■ Text under study
*-*-*

Location
- Country: Canada
- Province: Ontario
- Region: Northeastern Ontario
- District: Nipissing

Physical characteristics
- Source: Unnamed lake
- • location: Boulter Township
- • coordinates: 46°08′57″N 79°01′28″W﻿ / ﻿46.14917°N 79.02444°W
- • elevation: 402 m (1,319 ft)
- Mouth: Lake Nosbonsing
- • location: East Ferris
- • coordinates: 46°11′24″N 79°12′31″W﻿ / ﻿46.19000°N 79.20861°W
- • elevation: 237 m (778 ft)

Basin features
- River system: Saint Lawrence River drainage basin

= Depot Creek (Lake Nosbonsing) =

Depot Creek is a river in Nipissing District in Northeastern Ontario, Canada. It is in the Saint Lawrence River drainage basin and is a tributary of Lake Nosbonsing.

*-*-*

■ Information shown

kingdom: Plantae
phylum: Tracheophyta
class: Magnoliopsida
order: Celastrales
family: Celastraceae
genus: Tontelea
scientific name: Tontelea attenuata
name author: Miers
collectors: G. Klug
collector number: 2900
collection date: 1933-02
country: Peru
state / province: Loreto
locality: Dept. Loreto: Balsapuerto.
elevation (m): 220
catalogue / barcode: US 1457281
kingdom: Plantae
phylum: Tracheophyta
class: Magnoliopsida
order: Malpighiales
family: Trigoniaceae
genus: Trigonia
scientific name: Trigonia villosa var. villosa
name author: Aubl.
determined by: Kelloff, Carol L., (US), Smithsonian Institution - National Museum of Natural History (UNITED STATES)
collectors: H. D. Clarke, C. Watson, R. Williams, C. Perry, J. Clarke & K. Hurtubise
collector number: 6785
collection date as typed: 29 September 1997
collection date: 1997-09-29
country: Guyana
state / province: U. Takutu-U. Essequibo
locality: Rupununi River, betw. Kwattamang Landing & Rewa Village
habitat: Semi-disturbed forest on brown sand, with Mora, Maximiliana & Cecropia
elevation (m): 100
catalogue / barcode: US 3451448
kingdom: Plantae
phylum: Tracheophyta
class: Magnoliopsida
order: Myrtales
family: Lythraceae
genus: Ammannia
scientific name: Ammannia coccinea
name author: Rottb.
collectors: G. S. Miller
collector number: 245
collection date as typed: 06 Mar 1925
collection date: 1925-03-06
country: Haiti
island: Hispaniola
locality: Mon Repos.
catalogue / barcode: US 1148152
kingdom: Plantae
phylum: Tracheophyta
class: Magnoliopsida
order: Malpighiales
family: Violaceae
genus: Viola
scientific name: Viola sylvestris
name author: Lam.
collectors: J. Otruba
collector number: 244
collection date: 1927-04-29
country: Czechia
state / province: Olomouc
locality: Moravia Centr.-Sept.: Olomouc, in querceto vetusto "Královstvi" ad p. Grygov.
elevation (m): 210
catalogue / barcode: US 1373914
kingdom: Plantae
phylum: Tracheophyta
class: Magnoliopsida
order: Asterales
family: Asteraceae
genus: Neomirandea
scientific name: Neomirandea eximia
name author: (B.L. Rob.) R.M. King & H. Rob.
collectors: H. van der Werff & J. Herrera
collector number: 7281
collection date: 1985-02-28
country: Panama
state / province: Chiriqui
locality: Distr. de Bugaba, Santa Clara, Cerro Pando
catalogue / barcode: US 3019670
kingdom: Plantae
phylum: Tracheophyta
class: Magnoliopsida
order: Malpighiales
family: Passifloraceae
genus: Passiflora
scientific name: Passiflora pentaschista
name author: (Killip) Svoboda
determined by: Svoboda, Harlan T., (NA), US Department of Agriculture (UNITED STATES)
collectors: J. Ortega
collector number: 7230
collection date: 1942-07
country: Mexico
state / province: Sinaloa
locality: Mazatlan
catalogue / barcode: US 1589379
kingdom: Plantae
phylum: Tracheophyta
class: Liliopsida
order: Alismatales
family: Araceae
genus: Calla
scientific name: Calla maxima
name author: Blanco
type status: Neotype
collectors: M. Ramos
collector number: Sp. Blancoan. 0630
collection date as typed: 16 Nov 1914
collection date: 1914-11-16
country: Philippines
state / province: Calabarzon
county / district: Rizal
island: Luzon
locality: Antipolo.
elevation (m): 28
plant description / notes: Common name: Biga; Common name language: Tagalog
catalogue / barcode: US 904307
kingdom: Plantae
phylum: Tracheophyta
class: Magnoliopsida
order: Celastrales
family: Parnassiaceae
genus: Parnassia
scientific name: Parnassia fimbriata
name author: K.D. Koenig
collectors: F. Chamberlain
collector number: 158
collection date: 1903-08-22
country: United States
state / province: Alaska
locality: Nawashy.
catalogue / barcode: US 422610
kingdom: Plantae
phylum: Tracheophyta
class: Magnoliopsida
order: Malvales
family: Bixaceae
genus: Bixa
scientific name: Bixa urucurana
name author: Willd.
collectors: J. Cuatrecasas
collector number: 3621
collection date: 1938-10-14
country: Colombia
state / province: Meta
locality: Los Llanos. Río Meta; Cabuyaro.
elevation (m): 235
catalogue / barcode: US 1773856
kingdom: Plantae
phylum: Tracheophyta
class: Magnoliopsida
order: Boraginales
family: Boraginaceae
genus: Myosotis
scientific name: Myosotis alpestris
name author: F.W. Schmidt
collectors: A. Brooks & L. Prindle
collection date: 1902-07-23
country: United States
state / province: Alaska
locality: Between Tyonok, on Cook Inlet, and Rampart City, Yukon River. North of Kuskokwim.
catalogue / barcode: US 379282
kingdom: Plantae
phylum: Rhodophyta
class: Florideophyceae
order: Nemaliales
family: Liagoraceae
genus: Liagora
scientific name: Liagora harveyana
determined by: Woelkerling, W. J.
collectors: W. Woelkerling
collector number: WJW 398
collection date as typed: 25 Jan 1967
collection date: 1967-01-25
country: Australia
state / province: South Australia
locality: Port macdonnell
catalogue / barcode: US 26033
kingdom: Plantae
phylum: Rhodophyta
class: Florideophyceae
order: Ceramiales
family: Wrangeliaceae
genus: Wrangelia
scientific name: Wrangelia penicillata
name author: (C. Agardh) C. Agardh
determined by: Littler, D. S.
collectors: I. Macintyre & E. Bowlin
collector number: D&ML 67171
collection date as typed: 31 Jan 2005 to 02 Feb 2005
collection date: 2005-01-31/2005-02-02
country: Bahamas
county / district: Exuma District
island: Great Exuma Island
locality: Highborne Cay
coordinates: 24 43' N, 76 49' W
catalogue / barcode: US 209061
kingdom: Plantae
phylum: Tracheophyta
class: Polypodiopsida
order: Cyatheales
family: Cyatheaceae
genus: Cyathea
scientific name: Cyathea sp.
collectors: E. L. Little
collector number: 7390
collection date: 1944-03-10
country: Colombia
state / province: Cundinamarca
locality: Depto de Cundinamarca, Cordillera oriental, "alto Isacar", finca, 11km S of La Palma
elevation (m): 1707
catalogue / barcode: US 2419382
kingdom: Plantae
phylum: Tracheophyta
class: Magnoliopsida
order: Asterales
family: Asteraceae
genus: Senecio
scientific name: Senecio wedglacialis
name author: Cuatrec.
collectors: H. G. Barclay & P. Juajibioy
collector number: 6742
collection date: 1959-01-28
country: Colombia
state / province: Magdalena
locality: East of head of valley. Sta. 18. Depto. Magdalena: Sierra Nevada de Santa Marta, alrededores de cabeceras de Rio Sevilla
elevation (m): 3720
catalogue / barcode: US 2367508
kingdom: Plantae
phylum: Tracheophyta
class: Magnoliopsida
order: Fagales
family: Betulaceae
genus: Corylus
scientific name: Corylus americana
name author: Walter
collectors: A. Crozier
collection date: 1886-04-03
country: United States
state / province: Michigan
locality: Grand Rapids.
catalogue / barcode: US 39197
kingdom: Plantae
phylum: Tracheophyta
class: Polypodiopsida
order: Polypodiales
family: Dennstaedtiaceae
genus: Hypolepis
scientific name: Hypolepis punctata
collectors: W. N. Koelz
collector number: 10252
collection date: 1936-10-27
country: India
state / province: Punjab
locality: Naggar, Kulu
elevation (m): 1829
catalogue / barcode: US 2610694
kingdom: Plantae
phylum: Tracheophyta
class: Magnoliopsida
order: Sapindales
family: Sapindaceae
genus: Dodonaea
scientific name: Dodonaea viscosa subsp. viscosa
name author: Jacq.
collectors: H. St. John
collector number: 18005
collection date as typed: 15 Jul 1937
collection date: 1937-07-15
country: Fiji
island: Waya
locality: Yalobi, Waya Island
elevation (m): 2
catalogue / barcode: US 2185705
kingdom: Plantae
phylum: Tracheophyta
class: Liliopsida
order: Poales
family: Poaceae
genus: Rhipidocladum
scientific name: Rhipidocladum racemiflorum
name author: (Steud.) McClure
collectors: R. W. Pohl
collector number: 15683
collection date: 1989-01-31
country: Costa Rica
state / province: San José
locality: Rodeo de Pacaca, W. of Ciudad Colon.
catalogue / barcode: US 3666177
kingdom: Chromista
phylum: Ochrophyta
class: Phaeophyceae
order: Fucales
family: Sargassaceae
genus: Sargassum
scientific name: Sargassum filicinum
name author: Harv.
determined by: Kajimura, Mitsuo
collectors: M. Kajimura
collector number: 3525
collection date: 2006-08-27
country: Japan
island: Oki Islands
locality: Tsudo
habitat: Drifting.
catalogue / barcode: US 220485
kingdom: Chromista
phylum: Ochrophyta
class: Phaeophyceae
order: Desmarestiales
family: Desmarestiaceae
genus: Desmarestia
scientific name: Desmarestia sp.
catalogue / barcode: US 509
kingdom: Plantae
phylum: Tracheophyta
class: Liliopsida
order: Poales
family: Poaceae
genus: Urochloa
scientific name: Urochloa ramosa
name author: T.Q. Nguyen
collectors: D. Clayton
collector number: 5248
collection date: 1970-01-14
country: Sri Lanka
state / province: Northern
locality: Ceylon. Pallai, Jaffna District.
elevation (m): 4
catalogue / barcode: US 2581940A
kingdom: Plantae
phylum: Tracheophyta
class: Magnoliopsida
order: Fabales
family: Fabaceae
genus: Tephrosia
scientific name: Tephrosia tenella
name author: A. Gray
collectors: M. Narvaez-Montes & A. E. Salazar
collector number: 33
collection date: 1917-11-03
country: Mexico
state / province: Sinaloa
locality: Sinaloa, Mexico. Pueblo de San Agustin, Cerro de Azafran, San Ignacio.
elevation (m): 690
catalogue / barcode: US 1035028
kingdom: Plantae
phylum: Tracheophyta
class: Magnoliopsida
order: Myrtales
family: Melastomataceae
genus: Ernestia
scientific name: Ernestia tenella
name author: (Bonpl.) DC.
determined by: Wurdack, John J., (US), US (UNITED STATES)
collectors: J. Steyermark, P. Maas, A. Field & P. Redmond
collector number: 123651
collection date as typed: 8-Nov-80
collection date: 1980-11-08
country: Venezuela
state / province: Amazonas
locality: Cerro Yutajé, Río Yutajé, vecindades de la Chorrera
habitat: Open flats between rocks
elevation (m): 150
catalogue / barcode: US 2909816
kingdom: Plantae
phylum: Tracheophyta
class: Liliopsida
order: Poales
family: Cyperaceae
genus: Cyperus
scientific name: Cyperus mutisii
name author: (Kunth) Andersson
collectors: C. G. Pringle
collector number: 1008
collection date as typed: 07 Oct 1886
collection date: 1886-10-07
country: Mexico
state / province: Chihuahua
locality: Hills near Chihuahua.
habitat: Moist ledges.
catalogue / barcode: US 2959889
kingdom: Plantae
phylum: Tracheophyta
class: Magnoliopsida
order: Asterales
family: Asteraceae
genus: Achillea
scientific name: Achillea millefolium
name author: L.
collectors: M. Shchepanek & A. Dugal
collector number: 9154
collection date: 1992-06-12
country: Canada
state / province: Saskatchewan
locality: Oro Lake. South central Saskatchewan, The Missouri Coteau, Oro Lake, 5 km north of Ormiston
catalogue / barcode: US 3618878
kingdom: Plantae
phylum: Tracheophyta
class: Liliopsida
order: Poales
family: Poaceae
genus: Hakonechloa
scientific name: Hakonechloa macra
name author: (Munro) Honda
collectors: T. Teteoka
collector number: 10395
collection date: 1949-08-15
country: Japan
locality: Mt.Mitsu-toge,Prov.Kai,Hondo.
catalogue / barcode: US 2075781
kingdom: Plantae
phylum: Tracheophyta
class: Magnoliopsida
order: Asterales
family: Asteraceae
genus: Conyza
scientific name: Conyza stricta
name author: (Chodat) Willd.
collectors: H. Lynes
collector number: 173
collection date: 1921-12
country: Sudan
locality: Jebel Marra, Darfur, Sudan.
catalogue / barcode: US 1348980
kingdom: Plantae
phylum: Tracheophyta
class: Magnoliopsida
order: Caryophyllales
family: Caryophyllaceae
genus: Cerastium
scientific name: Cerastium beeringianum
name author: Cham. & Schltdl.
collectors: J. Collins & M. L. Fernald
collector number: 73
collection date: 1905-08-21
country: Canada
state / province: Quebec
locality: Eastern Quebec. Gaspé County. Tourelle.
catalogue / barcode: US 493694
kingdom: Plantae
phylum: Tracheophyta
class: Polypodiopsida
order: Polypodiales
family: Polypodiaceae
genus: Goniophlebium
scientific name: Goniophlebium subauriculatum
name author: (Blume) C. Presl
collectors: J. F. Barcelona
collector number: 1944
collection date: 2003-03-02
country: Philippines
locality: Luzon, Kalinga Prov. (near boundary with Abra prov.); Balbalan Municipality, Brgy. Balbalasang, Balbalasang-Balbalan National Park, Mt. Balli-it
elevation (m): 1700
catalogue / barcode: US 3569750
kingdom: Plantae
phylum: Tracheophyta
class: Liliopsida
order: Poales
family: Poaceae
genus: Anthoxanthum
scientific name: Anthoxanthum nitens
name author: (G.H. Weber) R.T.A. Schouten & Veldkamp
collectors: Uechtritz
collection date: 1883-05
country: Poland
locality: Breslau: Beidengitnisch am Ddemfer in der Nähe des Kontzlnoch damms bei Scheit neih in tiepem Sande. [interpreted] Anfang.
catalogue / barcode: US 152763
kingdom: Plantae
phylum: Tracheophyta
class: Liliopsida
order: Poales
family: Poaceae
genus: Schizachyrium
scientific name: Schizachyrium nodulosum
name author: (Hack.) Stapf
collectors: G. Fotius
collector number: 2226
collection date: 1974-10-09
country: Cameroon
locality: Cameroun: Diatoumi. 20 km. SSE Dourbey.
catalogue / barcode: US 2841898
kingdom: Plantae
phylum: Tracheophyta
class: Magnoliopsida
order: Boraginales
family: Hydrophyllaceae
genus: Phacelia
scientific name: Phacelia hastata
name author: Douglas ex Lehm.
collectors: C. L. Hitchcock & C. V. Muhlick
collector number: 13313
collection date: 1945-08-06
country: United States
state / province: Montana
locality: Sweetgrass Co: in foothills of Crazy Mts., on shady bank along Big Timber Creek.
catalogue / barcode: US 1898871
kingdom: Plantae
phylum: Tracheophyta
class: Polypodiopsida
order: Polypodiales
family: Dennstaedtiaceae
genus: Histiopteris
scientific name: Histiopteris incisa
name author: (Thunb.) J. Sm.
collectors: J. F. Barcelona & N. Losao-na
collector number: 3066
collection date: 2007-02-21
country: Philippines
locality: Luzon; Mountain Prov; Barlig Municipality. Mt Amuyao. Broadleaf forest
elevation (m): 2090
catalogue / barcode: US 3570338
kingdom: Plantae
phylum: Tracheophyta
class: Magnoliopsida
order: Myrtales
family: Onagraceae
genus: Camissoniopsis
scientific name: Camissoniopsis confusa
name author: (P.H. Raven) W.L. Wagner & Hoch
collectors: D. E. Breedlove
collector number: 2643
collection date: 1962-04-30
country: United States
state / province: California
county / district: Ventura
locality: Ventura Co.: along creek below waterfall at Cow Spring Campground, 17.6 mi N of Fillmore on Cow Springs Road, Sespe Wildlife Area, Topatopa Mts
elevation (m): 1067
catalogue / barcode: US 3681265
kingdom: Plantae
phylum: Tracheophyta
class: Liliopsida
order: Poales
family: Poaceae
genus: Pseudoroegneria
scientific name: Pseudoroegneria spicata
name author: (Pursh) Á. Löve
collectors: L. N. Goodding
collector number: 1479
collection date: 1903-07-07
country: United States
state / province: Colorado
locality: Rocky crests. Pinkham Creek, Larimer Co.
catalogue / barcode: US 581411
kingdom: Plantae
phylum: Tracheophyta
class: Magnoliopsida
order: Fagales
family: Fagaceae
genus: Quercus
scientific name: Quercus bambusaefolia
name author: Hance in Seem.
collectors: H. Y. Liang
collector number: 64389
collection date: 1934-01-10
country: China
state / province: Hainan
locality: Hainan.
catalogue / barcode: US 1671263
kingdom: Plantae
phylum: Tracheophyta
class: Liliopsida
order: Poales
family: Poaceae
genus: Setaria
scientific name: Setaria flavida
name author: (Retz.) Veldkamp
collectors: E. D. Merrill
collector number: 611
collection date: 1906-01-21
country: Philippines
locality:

*-*-*

■ Required action A
Answer these from the Depot Creek text, one per line:
(i) In which township is the creek's source?
(ii) What is the elevation at the creek's mouth?
(iii) In which district is the creek?
■ Required action B
Extract the passage of the Depot Creek text between "Physical characteristics" and "m (1,319 ft)", inclusive.
■ Required action C
List every entry given under the "Location" heading of the Depot Creek text.

■ Task response A
(i) Boulter Township
(ii) 237 m (778 ft)
(iii) Nipissing

■ Task response B
Physical characteristics
- Source: Unnamed lake
- • location: Boulter Township
- • coordinates: 46°08′57″N 79°01′28″W﻿ / ﻿46.14917°N 79.02444°W
- • elevation: 402 m (1,319 ft)

■ Task response C
Country: Canada
Province: Ontario
Region: Northeastern Ontario
District: Nipissing